DATA FOR REVIEW START
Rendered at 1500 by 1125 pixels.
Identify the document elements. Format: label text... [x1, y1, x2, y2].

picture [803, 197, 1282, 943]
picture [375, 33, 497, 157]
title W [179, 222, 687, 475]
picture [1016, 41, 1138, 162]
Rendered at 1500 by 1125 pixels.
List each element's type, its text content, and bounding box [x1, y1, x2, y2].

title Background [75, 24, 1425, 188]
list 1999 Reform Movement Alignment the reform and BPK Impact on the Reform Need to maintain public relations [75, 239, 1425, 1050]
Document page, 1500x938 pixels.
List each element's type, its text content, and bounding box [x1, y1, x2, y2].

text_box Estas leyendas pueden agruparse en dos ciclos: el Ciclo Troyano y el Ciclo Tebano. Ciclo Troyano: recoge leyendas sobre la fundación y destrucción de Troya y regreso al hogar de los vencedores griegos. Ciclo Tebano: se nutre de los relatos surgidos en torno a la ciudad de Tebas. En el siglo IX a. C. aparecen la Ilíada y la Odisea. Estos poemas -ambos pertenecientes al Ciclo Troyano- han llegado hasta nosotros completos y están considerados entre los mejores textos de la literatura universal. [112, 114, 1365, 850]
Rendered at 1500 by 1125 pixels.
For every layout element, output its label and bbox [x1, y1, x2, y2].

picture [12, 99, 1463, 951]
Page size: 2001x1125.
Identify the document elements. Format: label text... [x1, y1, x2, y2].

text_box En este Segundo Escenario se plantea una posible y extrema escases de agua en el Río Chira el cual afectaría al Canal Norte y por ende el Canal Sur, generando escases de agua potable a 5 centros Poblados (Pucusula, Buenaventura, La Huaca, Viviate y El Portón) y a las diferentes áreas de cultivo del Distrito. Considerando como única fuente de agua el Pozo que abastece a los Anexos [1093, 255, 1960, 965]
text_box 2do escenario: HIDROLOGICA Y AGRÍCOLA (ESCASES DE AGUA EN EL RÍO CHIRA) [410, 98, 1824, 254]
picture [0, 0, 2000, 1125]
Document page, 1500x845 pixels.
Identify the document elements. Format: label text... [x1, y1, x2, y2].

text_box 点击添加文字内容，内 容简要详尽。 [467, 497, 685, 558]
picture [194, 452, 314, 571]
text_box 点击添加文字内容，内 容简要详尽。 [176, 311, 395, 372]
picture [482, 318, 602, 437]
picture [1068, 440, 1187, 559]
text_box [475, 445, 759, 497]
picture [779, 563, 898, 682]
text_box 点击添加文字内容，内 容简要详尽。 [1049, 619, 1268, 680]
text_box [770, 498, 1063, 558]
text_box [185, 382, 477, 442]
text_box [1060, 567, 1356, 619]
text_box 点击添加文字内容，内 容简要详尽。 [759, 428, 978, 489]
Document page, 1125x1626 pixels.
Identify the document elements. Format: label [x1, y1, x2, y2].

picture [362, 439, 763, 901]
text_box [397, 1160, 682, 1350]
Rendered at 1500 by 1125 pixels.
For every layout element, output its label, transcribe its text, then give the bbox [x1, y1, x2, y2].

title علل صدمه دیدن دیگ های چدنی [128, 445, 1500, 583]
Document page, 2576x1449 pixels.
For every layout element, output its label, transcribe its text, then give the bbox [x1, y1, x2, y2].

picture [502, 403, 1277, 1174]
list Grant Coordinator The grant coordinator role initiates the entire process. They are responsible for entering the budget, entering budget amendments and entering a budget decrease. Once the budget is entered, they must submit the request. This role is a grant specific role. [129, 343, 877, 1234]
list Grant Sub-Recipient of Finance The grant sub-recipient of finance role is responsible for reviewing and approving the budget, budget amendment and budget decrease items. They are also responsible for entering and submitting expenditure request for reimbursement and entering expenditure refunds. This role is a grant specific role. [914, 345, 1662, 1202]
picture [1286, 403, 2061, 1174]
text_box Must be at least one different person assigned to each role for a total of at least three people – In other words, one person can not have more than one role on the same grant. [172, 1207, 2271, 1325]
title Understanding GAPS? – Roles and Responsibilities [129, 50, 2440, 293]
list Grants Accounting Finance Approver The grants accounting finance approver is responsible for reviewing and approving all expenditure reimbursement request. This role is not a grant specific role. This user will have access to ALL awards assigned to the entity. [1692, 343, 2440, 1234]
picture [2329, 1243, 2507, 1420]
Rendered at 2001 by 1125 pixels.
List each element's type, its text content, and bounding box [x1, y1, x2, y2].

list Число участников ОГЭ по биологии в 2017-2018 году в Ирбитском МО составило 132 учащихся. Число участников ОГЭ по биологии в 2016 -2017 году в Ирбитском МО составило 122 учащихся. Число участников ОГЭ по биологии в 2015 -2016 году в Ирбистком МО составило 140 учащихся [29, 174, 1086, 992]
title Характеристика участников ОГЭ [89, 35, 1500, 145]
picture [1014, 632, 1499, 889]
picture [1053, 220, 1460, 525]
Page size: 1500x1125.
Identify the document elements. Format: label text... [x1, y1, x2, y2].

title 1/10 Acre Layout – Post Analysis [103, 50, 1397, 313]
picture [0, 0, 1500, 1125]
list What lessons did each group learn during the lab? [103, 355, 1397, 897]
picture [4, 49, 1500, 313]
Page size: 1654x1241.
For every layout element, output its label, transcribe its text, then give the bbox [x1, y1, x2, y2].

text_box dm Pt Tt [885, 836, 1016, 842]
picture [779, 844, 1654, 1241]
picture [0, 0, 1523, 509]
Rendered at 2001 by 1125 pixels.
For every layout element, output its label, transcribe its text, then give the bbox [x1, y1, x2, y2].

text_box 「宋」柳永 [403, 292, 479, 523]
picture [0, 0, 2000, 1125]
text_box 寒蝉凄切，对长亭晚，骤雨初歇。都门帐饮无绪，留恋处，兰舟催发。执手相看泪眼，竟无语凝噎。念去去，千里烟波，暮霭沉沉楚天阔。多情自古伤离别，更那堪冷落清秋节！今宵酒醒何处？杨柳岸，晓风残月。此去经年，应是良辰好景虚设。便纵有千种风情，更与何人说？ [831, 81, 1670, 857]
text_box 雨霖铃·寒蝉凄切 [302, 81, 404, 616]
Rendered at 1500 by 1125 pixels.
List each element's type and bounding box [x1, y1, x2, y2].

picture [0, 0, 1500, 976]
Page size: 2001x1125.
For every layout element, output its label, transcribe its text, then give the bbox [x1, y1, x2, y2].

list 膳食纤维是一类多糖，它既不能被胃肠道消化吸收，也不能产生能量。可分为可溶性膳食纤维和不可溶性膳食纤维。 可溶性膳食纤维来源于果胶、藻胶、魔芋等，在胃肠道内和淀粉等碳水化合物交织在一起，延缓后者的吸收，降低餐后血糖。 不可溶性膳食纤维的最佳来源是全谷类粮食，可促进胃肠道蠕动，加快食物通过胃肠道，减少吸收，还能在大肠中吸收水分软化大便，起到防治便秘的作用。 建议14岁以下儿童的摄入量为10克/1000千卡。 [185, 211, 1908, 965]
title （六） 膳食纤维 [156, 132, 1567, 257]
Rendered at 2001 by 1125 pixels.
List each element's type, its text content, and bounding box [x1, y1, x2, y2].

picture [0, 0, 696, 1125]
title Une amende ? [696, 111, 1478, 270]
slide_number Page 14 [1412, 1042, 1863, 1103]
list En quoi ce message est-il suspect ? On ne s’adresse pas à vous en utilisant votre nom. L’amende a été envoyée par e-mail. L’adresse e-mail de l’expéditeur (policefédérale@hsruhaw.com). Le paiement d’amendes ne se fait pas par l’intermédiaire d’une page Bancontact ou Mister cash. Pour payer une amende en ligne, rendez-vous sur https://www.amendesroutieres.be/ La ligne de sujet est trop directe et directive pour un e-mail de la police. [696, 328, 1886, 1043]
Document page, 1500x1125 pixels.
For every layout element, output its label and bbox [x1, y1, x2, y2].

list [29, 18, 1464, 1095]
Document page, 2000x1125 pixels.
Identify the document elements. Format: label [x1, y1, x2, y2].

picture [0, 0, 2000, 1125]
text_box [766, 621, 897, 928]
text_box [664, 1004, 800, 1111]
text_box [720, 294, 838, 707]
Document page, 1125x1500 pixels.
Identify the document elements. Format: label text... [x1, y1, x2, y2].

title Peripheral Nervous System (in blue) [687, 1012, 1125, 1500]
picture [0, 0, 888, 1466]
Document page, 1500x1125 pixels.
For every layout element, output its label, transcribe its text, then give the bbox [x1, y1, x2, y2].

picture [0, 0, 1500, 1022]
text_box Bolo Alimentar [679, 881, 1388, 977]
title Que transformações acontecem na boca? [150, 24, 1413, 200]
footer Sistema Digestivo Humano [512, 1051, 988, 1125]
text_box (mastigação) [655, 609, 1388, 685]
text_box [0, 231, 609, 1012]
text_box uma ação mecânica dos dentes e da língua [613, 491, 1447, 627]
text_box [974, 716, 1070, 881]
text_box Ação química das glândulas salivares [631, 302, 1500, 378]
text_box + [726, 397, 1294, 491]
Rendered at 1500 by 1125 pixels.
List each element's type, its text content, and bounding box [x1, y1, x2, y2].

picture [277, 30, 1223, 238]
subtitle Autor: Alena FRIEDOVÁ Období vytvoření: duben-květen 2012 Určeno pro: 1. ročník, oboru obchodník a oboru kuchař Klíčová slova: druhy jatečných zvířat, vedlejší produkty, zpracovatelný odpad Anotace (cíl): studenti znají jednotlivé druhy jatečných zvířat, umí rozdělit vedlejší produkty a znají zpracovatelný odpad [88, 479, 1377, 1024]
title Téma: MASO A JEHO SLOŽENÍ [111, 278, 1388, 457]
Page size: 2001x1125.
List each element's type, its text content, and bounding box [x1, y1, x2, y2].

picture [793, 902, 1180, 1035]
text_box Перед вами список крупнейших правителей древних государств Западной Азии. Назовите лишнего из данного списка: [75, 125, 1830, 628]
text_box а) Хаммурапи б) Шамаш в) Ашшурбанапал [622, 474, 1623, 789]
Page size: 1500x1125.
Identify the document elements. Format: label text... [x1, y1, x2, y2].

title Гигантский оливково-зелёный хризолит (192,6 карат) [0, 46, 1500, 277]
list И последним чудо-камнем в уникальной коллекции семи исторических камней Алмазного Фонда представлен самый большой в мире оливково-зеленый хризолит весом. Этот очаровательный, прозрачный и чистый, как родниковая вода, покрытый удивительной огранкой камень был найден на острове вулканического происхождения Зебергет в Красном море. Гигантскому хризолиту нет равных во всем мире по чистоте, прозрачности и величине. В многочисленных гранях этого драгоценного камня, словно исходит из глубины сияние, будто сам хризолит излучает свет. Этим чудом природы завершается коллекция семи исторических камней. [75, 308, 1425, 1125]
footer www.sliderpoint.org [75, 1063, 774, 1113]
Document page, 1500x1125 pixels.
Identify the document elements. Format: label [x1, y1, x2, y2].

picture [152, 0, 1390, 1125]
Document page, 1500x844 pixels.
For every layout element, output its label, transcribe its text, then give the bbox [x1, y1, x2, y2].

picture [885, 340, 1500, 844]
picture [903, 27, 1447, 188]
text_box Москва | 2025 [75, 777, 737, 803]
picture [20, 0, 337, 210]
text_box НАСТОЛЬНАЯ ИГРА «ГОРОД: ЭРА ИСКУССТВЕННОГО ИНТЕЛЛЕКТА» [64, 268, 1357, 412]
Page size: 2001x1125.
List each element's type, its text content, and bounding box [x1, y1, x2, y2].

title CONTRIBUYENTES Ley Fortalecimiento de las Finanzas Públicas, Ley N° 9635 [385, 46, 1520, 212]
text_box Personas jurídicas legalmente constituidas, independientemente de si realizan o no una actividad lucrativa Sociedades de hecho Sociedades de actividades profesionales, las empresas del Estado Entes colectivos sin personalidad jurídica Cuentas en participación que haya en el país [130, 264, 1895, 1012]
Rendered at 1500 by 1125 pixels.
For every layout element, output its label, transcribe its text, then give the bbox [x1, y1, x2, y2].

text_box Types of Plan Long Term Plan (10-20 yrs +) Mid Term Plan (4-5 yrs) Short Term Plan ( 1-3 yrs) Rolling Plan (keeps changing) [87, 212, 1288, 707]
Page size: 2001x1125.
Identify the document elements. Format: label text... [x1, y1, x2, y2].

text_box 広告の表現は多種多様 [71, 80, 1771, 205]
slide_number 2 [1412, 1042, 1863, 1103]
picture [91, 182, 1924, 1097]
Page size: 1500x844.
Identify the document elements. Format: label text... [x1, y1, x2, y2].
DATA FOR REVIEW END
**REQUIREMENT**
Copy only the entries from the first line to the line with "Document page, 1500x938 pixels.", each exactly as it appears.

**EXERCISE SOLUTION**
Rendered at 1500 by 1125 pixels.
Identify the document elements. Format: label text... [x1, y1, x2, y2].

picture [803, 197, 1282, 943]
picture [375, 33, 497, 157]
title W [179, 222, 687, 475]
picture [1016, 41, 1138, 162]
Rendered at 1500 by 1125 pixels.
List each element's type, its text content, and bounding box [x1, y1, x2, y2].

title Background [75, 24, 1425, 188]
list 1999 Reform Movement Alignment the reform and BPK Impact on the Reform Need to maintain public relations [75, 239, 1425, 1050]
Document page, 1500x938 pixels.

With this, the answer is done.